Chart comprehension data
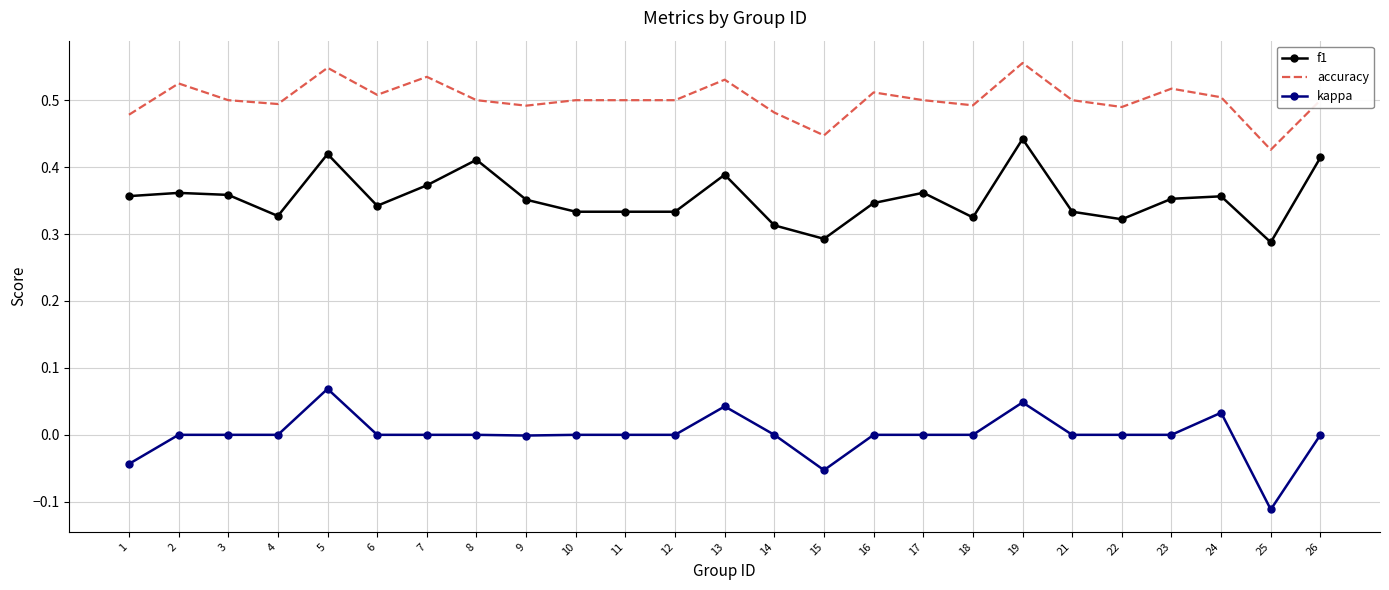

Between 5 and 10, which series saw the biggest shift?

f1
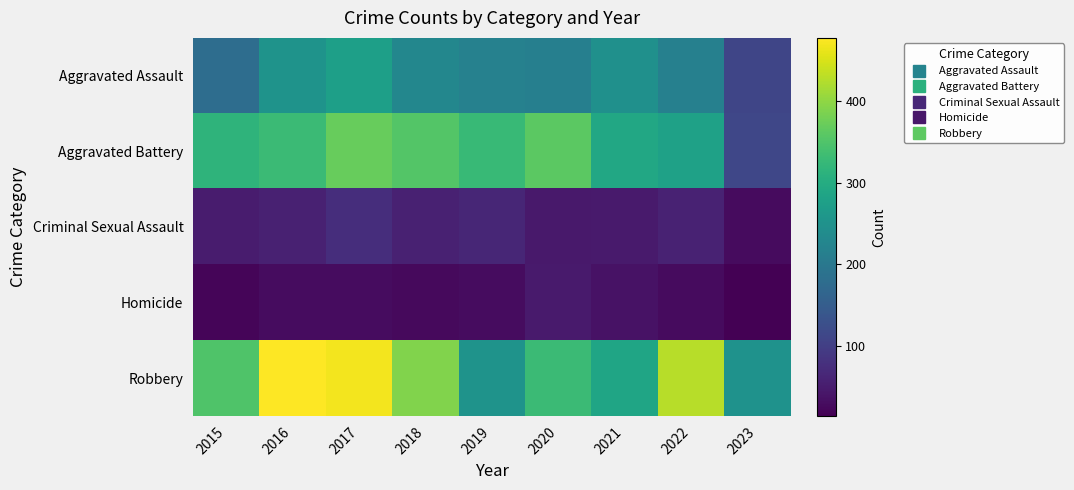

Reading left to right, list all the values displayed in this chart.

Aggravated Assault: 2015=179	2016=252	2017=275	2018=229	2019=217	2020=214	2021=246	2022=216	2023=111
Aggravated Battery: 2015=315	2016=331	2017=371	2018=353	2019=327	2020=361	2021=293	2022=280	2023=112
Criminal Sexual Assault: 2015=50	2016=56	2017=75	2018=56	2019=63	2020=45	2021=47	2022=58	2023=27
Homicide: 2015=21	2016=30	2017=29	2018=26	2019=29	2020=48	2021=37	2022=27	2023=14
Robbery: 2015=350	2016=478	2017=469	2018=390	2019=253	2020=331	2021=286	2022=428	2023=250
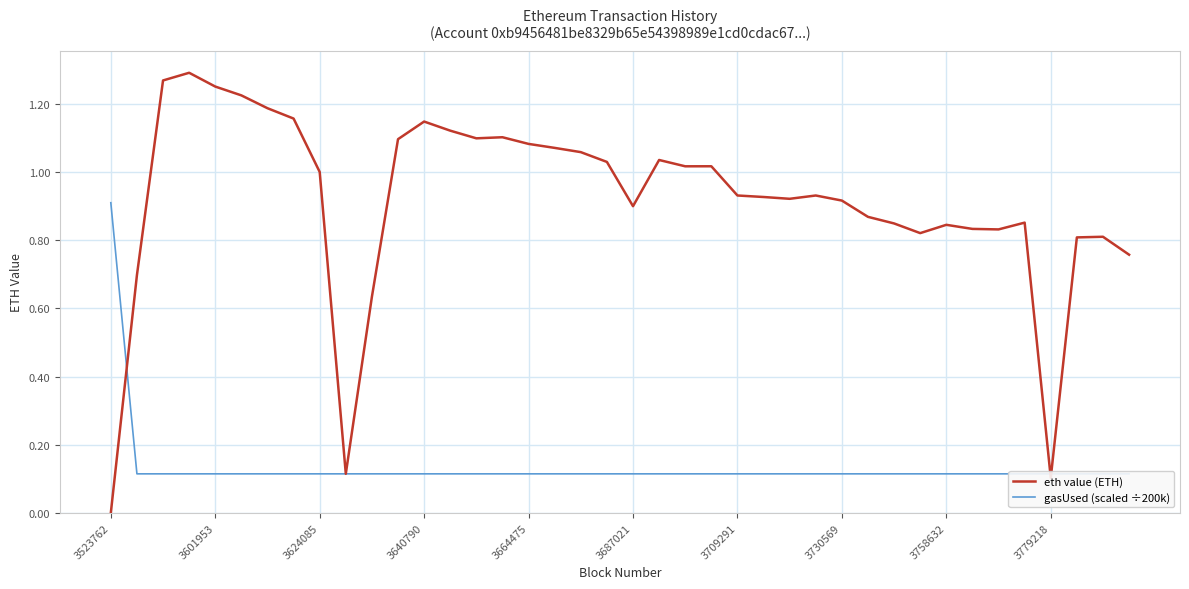

The eth value (ETH) series shows 0.0 at 3779218. True or false?

False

◆ Work task ◆
Lay out the lines of the records above as a numbered list. Leave out the blank lines and the pictures.

◆ Response area ◆
1. Between 5 and 10, which series saw the biggest shift?
2. f1
3. Reading left to right, list all the values displayed in this chart.
4. Aggravated Assault: 2015=179	2016=252	2017=275	2018=229	2019=217	2020=214	2021=246	2022=216	2023=111
5. Aggravated Battery: 2015=315	2016=331	2017=371	2018=353	2019=327	2020=361	2021=293	2022=280	2023=112
6. Criminal Sexual Assault: 2015=50	2016=56	2017=75	2018=56	2019=63	2020=45	2021=47	2022=58	2023=27
7. Homicide: 2015=21	2016=30	2017=29	2018=26	2019=29	2020=48	2021=37	2022=27	2023=14
8. Robbery: 2015=350	2016=478	2017=469	2018=390	2019=253	2020=331	2021=286	2022=428	2023=250
9. The eth value (ETH) series shows 0.0 at 3779218. True or false?
10. False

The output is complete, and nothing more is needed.